Saved data entries
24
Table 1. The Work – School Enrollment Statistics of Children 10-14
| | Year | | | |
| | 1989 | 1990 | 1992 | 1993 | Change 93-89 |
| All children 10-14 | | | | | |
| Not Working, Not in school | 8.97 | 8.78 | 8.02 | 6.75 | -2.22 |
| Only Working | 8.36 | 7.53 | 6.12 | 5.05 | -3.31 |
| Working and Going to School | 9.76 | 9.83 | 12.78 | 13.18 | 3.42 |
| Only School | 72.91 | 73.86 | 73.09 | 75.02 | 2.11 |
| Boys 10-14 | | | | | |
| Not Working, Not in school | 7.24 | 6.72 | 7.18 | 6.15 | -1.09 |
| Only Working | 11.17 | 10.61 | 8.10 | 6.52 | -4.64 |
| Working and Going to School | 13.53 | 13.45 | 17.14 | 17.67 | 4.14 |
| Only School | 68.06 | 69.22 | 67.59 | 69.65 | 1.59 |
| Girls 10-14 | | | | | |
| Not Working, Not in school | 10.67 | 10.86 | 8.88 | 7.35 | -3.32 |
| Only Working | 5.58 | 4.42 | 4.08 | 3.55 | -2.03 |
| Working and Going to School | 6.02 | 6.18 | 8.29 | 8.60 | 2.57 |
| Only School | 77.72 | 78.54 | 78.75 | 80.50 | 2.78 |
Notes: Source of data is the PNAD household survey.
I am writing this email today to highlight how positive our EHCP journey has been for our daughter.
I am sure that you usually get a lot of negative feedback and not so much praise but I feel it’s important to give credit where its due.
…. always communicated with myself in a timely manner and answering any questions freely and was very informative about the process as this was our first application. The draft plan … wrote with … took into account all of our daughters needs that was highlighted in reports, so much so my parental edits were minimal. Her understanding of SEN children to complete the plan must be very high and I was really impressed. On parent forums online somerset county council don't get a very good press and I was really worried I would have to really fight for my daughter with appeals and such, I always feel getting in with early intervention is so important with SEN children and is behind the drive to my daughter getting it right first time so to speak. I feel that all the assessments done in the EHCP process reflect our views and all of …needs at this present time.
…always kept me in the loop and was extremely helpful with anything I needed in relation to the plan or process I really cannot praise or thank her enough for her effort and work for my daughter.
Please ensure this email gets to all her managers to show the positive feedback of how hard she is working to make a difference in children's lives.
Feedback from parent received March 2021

WHAT YOU WILL DO
Write down exactly the span of lines above from the one containing "children 10-14 | | | | | |" to the one containing "69.65 | 1.59 |", both ends included.

WRITTEN SOLUTION
| All children 10-14 | | | | | |
| Not Working, Not in school | 8.97 | 8.78 | 8.02 | 6.75 | -2.22 |
| Only Working | 8.36 | 7.53 | 6.12 | 5.05 | -3.31 |
| Working and Going to School | 9.76 | 9.83 | 12.78 | 13.18 | 3.42 |
| Only School | 72.91 | 73.86 | 73.09 | 75.02 | 2.11 |
| Boys 10-14 | | | | | |
| Not Working, Not in school | 7.24 | 6.72 | 7.18 | 6.15 | -1.09 |
| Only Working | 11.17 | 10.61 | 8.10 | 6.52 | -4.64 |
| Working and Going to School | 13.53 | 13.45 | 17.14 | 17.67 | 4.14 |
| Only School | 68.06 | 69.22 | 67.59 | 69.65 | 1.59 |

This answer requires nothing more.